_Stated goal A_
According to the chapter bylaws excerpt, what are the minimum and maximum number of days before a regular meeting that written notice must be issued?
_Stated goal B_
Transcribe the chapter bylaws excerpt, beginning at the words "Section 6. Membership" and stopping after "the Chapter website.".
_Stated goal C_
Write a continuation of the chapter bylaws excerpt on membership, picking up after its last sentence.

--- start Supplied passage ---

Section 4. Suspension, Removal or Expulsion

In conformity with such policies as may be established by the ICF-PC and/or the Chapter, and subject to the requirements of applicable law, a Chapter member may be suspended, removed or expelled from Chapter membership arising out of:

  • Violation of these or the ICF-PC Bylaws
  • Violation of the policies of the Chapter and/or ICF-PC
  • A violation of the ICF Code of Ethics as determined under the ICF Independent Review Board’s Ethical Conduct Review Process
  • Failure to pay required member dues, fees and/or assessments
  • Conduct in violation of the mission and/or purposes of the ICF-PC and/or the Chapter
  • Such other conduct as places the ICF-PC and/or Chapter in an unfavorable light or is contrary to the best interests of the ICF-PC or the Chapter

All rights and privileges of membership shall immediately cease upon the expulsion, removal or termination of membership.

Section 5. Transferability of Membership

Membership in the ICF-PC and/or the Chapter shall be personal to the member and is both non-assignable and non-transferable to another person or entity. No member of the ICF-PC or the Chapter shall have any equitable or ownership rights or interests in the ICF-PC or the Chapter or their respective properties, funds or assets.

Section 6. Membership Meetings

  1. a. Regular Meetings/Notice: There shall be an Annual General Meeting of the Chapter’s membership. Other regular and scheduled meetings may be held at such times and places as determined by the Board of Directors. Written notice shall be issued not less than thirty (30) days and not more than ninety (90) days prior to the meeting. Notice may be sent by postal service, overnight delivery, electronic mail or by posting on the Chapter website.
  2. b. Special Meetings/Notice: Special General Meetings may be called by the Board of Directors or by the President upon written request signed by at least 10% of the voting membership in good standing. Notice may be sent by email or website posting. Only the business stated in the notice may be conducted.
  3. c. Eligibility for Attendance: Members in good standing may attend meetings. Non-member guests may be invited at the discretion of the Board.
  4. d. Voting: Each member in good standing may cast one (1) vote. Voting may occur in person, by written ballot, electronic ballot, or proxy. A majority vote of eligible members present is required unless otherwise required by law.
  5. e. Voting by Post or Electronic Mail: Voting may be conducted by mail or electronic ballot.

    Quorum: A quorum consists of not less than ten (10%) of the Chapter’s members or 10 people, whichever is less, in good standing and eligible to vote.

--- end Supplied passage ---
--- start Raw records ---

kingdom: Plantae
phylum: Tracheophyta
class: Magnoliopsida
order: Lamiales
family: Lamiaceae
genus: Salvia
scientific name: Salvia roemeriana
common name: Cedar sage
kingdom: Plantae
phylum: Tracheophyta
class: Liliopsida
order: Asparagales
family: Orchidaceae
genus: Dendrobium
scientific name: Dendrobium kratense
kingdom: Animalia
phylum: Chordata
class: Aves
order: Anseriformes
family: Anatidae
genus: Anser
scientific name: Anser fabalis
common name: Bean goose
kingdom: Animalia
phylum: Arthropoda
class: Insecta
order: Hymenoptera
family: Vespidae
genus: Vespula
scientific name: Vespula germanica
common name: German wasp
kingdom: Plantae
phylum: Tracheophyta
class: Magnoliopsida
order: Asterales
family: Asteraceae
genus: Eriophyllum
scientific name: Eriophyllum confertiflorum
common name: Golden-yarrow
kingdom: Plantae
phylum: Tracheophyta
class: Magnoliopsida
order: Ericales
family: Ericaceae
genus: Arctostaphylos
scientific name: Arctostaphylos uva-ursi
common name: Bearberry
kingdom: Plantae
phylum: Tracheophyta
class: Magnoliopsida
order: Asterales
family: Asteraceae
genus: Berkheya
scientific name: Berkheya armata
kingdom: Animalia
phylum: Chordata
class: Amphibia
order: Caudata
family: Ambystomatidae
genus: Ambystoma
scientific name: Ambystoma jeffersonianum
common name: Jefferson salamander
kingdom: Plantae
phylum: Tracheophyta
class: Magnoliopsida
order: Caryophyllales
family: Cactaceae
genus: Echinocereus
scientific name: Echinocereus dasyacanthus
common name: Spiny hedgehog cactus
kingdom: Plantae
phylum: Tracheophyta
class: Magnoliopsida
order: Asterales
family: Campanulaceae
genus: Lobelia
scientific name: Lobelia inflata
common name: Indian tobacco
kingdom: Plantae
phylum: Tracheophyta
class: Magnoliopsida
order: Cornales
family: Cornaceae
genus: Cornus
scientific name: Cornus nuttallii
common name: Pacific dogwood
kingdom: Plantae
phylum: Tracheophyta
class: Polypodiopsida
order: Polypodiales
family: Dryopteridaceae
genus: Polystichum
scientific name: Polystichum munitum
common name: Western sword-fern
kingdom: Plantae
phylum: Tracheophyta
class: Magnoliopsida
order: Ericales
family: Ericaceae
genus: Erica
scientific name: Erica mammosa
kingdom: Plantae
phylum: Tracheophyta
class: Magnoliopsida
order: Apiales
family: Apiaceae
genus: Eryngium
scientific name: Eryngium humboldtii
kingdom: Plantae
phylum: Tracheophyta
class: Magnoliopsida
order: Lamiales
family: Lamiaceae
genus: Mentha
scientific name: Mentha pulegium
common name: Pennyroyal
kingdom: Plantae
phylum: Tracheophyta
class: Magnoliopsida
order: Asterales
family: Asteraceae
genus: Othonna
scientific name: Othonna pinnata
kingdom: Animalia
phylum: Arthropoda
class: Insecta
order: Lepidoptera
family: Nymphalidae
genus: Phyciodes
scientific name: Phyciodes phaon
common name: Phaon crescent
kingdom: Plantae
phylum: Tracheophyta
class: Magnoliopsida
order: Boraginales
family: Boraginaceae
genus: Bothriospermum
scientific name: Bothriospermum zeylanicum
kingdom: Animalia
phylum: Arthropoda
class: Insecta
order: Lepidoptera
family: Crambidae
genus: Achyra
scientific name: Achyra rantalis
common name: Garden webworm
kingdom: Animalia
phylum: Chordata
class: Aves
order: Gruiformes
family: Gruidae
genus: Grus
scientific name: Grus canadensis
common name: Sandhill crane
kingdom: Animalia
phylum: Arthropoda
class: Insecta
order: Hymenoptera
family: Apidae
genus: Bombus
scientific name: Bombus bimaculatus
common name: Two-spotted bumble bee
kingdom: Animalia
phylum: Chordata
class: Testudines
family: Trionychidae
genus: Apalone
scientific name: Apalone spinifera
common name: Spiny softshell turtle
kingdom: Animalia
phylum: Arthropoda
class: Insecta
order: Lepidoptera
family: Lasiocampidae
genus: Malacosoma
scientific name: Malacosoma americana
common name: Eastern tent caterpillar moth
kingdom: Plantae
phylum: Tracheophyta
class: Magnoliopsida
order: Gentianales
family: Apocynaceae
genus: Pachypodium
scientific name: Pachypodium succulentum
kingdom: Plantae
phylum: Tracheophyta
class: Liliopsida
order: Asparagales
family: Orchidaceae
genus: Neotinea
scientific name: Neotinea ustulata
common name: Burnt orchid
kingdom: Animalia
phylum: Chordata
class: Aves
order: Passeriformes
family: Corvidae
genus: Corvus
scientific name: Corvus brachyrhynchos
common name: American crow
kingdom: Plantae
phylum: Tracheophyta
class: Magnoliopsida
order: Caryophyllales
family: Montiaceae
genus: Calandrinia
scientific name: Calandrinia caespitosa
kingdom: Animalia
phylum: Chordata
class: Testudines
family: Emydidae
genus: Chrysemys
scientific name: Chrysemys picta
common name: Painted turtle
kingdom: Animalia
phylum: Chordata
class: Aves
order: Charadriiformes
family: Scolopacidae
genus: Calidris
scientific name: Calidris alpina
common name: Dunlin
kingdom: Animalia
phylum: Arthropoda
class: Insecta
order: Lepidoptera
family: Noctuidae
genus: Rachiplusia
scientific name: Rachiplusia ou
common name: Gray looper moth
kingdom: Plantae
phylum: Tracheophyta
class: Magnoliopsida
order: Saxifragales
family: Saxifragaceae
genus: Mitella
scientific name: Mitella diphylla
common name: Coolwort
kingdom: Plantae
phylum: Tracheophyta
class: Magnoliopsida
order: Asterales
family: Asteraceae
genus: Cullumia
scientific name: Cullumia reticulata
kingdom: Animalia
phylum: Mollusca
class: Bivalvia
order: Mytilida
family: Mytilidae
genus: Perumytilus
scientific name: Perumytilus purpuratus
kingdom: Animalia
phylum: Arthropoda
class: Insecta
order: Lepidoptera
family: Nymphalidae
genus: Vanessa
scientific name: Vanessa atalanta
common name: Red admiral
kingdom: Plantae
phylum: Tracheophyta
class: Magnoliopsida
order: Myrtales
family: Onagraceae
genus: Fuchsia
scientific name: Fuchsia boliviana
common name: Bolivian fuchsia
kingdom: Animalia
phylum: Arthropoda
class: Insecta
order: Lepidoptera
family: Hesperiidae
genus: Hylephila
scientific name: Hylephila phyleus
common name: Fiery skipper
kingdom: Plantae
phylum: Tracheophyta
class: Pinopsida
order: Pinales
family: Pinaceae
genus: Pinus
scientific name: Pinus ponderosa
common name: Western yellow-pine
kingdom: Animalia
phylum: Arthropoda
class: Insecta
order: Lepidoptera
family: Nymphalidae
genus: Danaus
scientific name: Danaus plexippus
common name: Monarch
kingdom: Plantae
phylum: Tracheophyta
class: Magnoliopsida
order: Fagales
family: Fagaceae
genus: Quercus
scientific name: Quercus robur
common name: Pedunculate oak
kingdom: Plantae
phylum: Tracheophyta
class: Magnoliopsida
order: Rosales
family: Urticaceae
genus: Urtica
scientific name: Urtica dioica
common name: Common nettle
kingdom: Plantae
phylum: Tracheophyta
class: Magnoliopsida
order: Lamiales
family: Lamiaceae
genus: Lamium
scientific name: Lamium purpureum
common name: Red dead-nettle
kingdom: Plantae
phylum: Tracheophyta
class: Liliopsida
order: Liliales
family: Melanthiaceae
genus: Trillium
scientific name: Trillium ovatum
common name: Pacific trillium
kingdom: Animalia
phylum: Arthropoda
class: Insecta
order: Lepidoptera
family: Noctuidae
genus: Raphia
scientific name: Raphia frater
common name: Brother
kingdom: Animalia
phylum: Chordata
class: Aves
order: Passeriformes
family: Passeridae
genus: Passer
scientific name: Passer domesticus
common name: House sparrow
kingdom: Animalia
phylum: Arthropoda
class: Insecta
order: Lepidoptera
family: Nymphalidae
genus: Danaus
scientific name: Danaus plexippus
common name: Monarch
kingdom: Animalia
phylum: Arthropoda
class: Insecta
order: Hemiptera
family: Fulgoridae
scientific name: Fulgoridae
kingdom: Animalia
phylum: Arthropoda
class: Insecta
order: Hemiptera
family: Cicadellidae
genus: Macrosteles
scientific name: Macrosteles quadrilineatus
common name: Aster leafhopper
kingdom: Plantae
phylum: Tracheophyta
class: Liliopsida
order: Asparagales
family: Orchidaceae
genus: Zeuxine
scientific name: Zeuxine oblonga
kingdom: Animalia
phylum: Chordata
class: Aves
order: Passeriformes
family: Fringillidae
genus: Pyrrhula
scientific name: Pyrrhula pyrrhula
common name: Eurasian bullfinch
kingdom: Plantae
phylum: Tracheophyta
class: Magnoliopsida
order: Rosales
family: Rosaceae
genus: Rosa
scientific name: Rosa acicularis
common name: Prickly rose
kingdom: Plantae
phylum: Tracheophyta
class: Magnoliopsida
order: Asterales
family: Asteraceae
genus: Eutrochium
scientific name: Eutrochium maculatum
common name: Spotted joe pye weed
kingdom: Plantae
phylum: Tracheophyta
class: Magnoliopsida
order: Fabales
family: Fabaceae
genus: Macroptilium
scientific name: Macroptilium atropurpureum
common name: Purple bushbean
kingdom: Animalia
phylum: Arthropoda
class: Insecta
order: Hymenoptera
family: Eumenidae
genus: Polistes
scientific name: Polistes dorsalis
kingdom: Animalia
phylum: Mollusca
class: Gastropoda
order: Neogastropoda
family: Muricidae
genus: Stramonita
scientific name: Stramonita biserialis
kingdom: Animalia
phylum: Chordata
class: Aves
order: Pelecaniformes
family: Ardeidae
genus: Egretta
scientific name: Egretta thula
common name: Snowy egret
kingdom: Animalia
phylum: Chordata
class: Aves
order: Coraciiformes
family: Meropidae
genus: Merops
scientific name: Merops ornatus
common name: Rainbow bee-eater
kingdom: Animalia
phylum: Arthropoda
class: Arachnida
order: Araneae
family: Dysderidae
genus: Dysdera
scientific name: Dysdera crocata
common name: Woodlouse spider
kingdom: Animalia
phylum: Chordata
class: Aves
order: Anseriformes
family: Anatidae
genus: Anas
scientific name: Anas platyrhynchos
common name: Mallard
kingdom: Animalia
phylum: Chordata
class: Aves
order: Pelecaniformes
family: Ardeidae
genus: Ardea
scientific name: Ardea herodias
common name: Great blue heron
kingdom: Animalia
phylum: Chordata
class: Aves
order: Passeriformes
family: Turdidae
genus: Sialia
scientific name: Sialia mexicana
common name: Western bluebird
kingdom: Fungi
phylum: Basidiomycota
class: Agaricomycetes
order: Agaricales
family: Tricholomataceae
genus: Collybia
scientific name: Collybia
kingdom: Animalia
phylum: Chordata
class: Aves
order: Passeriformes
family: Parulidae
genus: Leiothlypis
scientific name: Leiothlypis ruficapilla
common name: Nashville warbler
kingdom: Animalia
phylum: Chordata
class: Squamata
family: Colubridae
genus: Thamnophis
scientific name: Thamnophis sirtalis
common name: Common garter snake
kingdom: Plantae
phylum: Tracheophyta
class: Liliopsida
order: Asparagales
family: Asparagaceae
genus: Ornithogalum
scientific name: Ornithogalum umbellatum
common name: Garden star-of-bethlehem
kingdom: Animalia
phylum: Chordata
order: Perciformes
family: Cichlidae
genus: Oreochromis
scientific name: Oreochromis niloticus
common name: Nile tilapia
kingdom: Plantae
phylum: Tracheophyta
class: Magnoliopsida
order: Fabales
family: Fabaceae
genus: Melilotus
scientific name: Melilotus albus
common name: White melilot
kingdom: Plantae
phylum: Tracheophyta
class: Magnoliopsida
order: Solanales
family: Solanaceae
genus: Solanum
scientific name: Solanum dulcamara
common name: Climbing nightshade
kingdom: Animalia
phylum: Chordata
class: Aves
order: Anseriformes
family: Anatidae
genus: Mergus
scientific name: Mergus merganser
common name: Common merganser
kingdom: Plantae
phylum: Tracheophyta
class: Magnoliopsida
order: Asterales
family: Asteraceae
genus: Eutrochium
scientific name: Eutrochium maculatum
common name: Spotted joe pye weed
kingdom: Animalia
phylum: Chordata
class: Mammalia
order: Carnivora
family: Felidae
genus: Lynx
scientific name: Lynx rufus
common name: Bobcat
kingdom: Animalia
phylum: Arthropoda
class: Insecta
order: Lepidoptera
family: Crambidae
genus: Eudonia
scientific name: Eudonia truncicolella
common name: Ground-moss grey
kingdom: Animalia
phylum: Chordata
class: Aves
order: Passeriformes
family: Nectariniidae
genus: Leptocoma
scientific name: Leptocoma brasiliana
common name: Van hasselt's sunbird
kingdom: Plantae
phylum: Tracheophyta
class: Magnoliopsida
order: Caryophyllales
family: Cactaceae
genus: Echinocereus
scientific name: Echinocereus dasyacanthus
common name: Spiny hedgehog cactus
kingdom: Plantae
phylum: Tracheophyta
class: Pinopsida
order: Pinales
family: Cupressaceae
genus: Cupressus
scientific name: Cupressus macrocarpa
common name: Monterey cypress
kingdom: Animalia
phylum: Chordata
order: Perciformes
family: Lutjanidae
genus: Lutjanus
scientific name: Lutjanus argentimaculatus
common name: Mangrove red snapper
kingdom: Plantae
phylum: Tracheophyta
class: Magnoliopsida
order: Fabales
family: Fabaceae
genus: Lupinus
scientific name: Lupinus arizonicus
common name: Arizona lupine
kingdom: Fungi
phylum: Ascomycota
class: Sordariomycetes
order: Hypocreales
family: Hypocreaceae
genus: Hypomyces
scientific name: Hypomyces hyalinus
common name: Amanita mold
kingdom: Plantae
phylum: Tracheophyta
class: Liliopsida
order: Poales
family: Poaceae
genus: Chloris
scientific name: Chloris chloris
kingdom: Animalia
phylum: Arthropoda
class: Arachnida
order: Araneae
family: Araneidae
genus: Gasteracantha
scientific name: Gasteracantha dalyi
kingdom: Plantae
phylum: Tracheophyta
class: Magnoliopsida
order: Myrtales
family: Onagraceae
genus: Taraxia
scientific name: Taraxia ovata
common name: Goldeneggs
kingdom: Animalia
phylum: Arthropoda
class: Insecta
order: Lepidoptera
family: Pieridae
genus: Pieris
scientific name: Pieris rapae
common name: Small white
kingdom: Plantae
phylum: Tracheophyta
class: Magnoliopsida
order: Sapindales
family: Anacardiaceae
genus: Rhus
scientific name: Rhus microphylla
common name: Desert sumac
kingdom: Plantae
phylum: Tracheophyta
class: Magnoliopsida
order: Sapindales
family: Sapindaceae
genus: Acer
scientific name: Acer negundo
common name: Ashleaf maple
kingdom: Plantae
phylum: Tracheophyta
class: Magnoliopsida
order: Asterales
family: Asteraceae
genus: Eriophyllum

--- end Raw records ---

_Expected answer A_
Written notice must be issued not less than thirty (30) days and not more than ninety (90) days before the meeting.

_Expected answer B_
Section 6. Membership Meetings

  1. a. Regular Meetings/Notice: There shall be an Annual General Meeting of the Chapter’s membership. Other regular and scheduled meetings may be held at such times and places as determined by the Board of Directors. Written notice shall be issued not less than thirty (30) days and not more than ninety (90) days prior to the meeting. Notice may be sent by postal service, overnight delivery, electronic mail or by posting on the Chapter website.

_Expected answer C_
  6. f. Telephonic or Electronic Meetings: Meetings may be conducted electronically so long as participants can hear each other simultaneously. Participation constitutes presence in person.
  7. g. Rules of Order: The Board determines rules of order and procedure.

Article V. Dues, Fees and Assessments

Section 1. Chapter Membership and Affiliate Fees

The Board determines the amount and collection method.

Section 2. Meeting Fees/Registration

The Board has discretion regarding meeting or event registration fees.

Article VI. Board of Directors

Section 1. Authority and Responsibility

The business and affairs of the Chapter are managed by the Board, subject to the Chapter Agreement.

Section 2. Board Composition

The Board will consist of not less than five (5) and not more than eighteen (18) voting directors, including Officers, all in good standing.

Section 3. Eligibility

Directors must be members in good standing and have served as ICF WA volunteers for 6 months or on a major initiative.

Section 4. Nominations

A Nominating Committee of three (3) members appointed by the President will create a list of nominees for Board vacancies. The Board reviews and approves the list before presenting to membership.

Section 5. Election

Nominee lists must be provided at least thirty (30) days before the Annual Meeting. Elections may be conducted at the meeting or by mail/electronic ballot.

Section 6. Term of Office

Directors serve two (2) year terms. No more than two consecutive terms without a one-year break. Terms are staggered.

Section 7. Vacancies

Vacancies may be filled by majority vote of the remaining Board members.

Section 8. Removal

A Director may be removed for cause by majority vote after notice and opportunity to respond. Absence from 3 consecutive regular meetings is grounds for removal.

Section 9. Resignation

Directors may resign in writing. Reasonable attempts should be made for succession.

Section 10. Quorum and Action

A majority of Directors in office constitutes a quorum.

Section 11. Voting

Each Director has one vote. Proxy voting is prohibited.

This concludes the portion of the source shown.